═════ Provided text ═════

In 1498, Columbus arrived in Venezuela on his third voyage to the Americas. The Spanish colonization of Venezuela began in 1522 and established the first permanent settlement in South America in Cumaná. From the 16th to 18th centuries, Venezuela was gradually colonized and developed. At the beginning of the 19th century, attempts were made to declare independence. This failed twice, but under the leadership of Simón Bolívar, northwestern South America became independent, this was called Gran Colombia. This formed an area from western Guyana to Panama and south to northern Peru. Venezuela was declared an independent republic in 1830. The 19th century was marked by political instability and dictatorships. There were ongoing conflicts in which a significant part of the population perished.
During the First World War, huge reserves of oil were discovered under the Lago de Maracaibo. This resulted in economic prosperity that lasted until the 1980s. In the 1930s, Venezuela was the most prosperous country in Latin America. Rising prosperity attracted many immigrants from southern Europe after World War II. The 1950s and 1960s were marked by economic prosperity but political instability with many different governments, some democratically elected and some coming to power via coup d’état. During the oil crisis, oil prices rose sharply, so that Venezuela’s revenues grew strongly. The oil industry was nationalized in 1976, causing a huge increase in public spending, followed by a strong growth of the national debt. The sharp fall in oil prices in the 1980s caused a strong economic downturn. Venezuela’s industry was largely based on oil, the country produced little else. The 1980s and 1990s were marked by economic crises and political instability.
In 1998 Hugo Chávez came to power and installed a “Bolivarian Republic” named after the revolutionary leader Simón Bolívar. This amounted to a socialist model with high government spending. However, Venezuela’s economy has been completely dependent on the oil industry, and government revenues are largely dependent on oil revenues. During a three-month strike at the state oil company PDVSA in 2002-2003, the national economy shrank by 27%. The nationalization of the economy caused private investors to withdraw their money from Venezuela, followed by sharply rising inflation. Oil revenues were mainly spent on social projects and corruption and not on improving infrastructure or modernizing the oil industry. After 2010, poverty and inflation started to rise sharply, which was further exacerbated under the 2013 presidency of Nicolás Maduro. The once prosperous Venezuela entered a permanent cycle of economic contraction and hyperinflation, with poverty and crime skyrocketing.

═════ Entries shown ═════

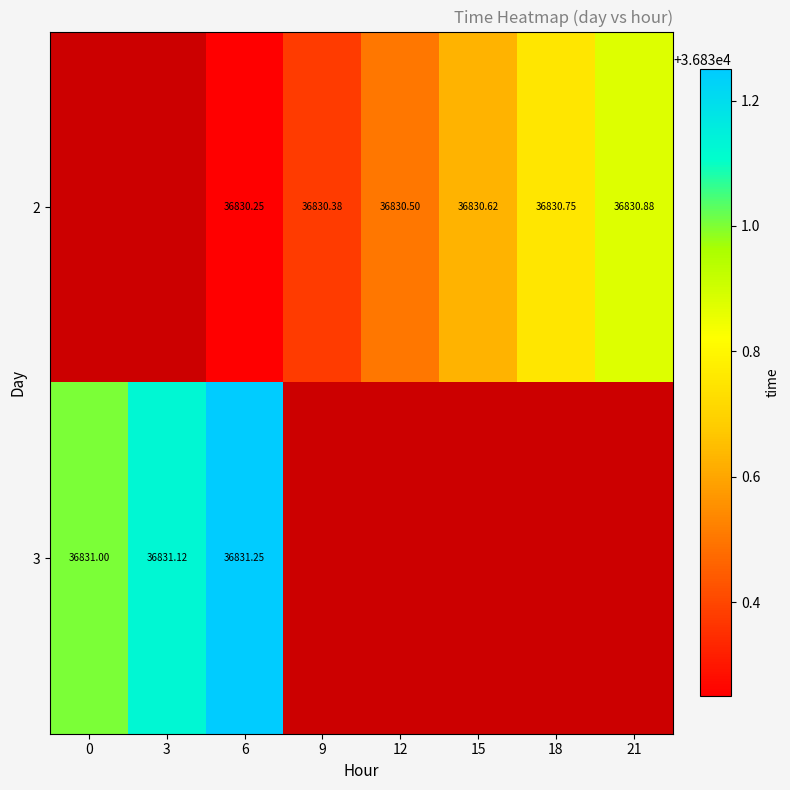

How many 2 values are between 36830 and 36831?

6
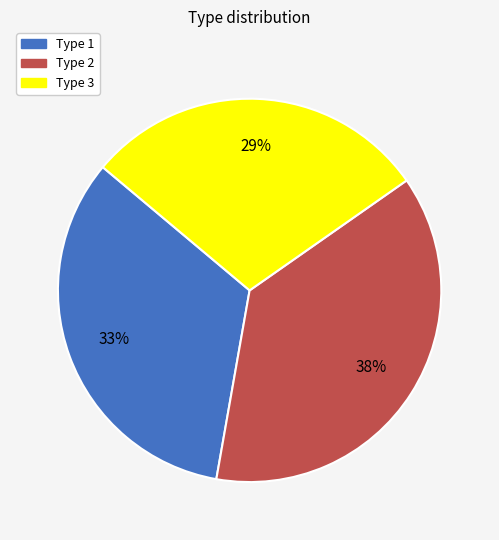

Is there any slice that represents more than half of the pie?

No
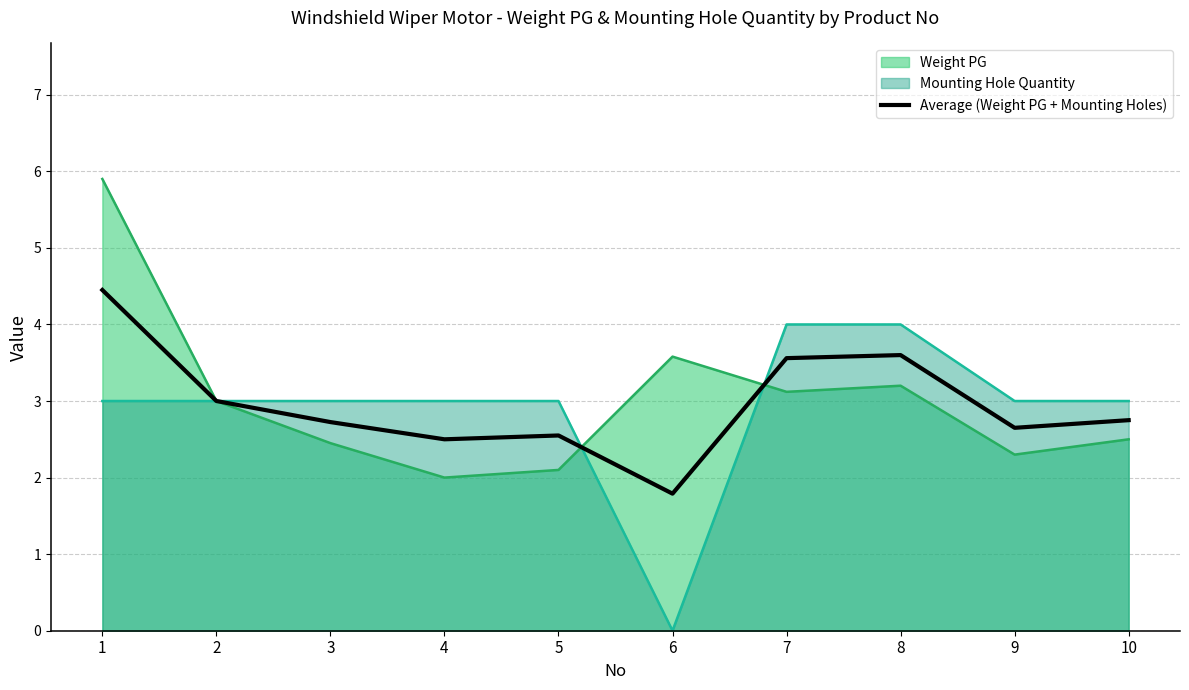

Where is the first local minimum for Weight PG?

4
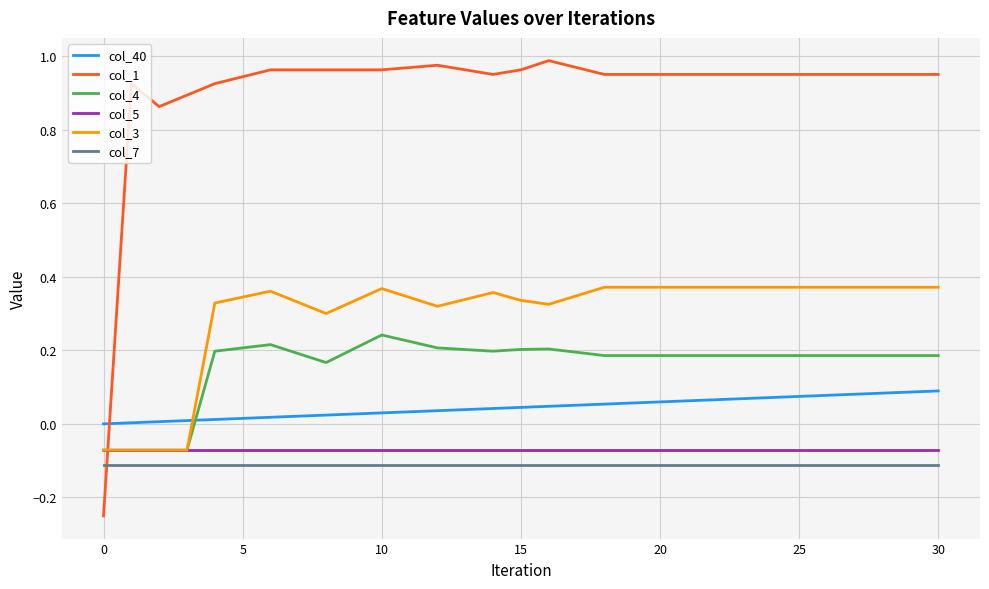

Which series has the largest total across all categories?

col_1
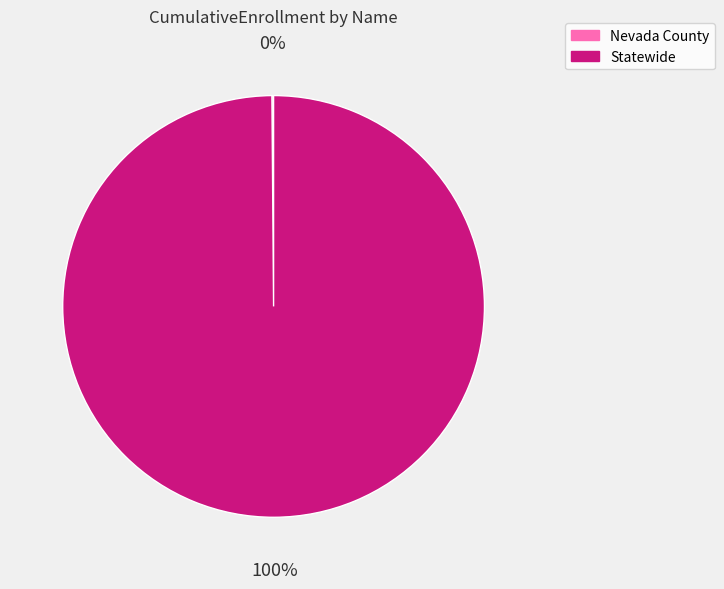

To the nearest percent, what is the average slice percentage?

50%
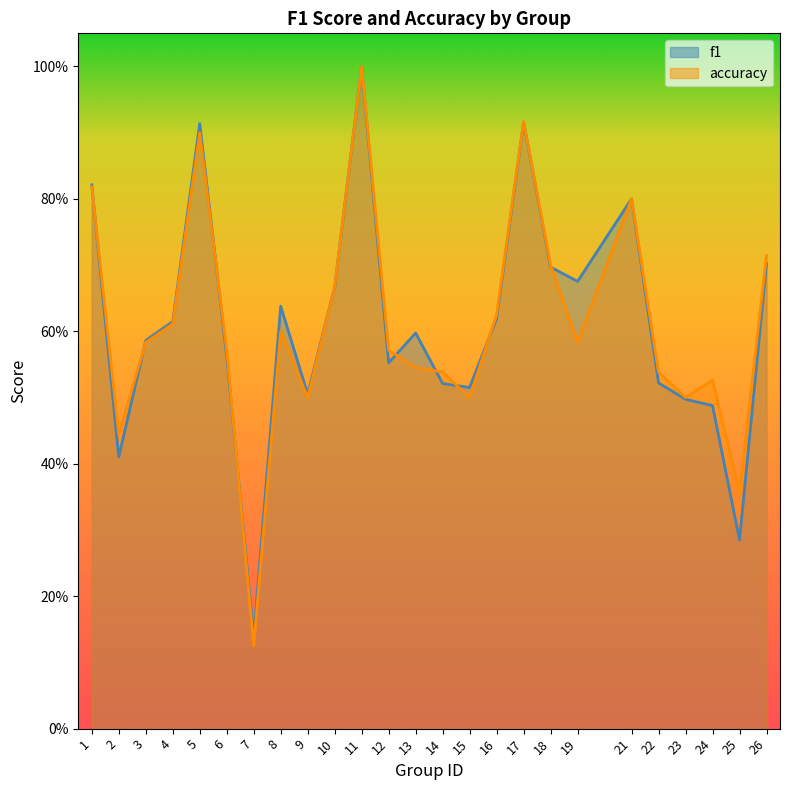

What is the smallest value displayed?

0.1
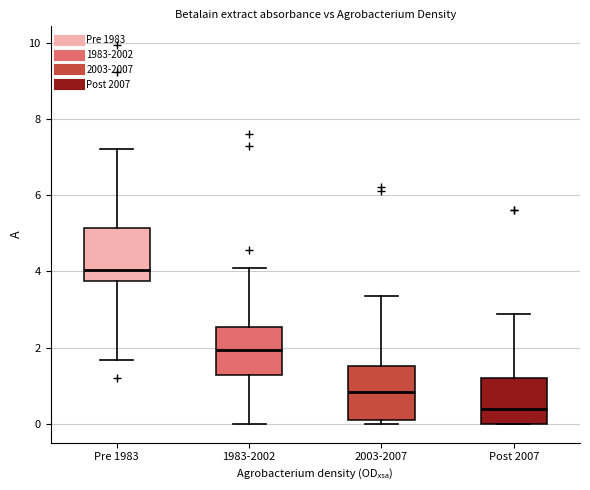

Which box has the lowest median line?

Post 2007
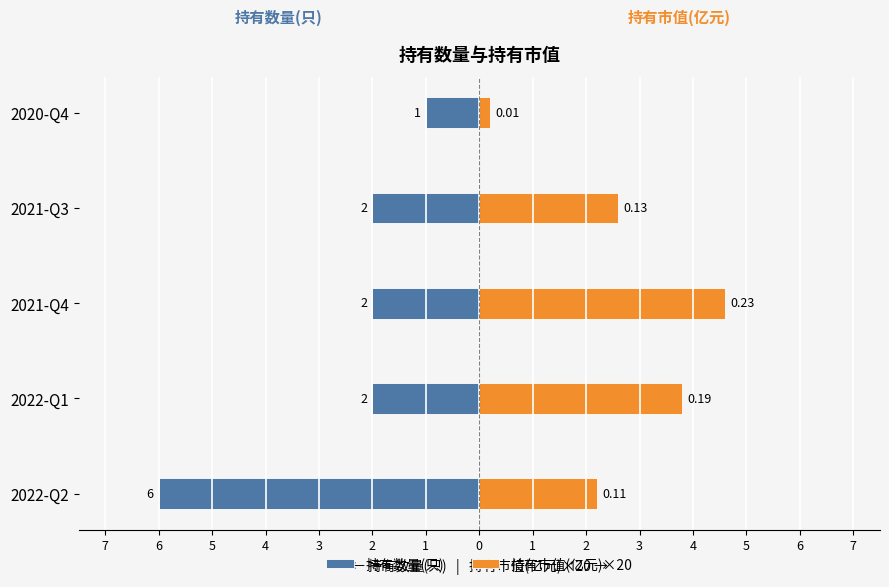

What are all the series names shown in the legend?

持有数量(只), 持有市值(亿元)×20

═════

● Instruction 1: Repeat the part of the Venezuela history passage starting at "In 1498, Columbus" and ending at "the population perished.".
● Instruction 2: Write out all of the rows again, replacing "slice" with "wedge" everywhere it appears and changing nothing else. Leave the pictures out.

● Written answer 1:
In 1498, Columbus arrived in Venezuela on his third voyage to the Americas. The Spanish colonization of Venezuela began in 1522 and established the first permanent settlement in South America in Cumaná. From the 16th to 18th centuries, Venezuela was gradually colonized and developed. At the beginning of the 19th century, attempts were made to declare independence. This failed twice, but under the leadership of Simón Bolívar, northwestern South America became independent, this was called Gran Colombia. This formed an area from western Guyana to Panama and south to northern Peru. Venezuela was declared an independent republic in 1830. The 19th century was marked by political instability and dictatorships. There were ongoing conflicts in which a significant part of the population perished.

● Written answer 2:
How many 2 values are between 36830 and 36831?

6

Is there any wedge that represents more than half of the pie?

No

Where is the first local minimum for Weight PG?

4

Which series has the largest total across all categories?

col_1

To the nearest percent, what is the average wedge percentage?

50%

What is the smallest value displayed?

0.1

Which box has the lowest median line?

Post 2007

What are all the series names shown in the legend?

持有数量(只), 持有市值(亿元)×20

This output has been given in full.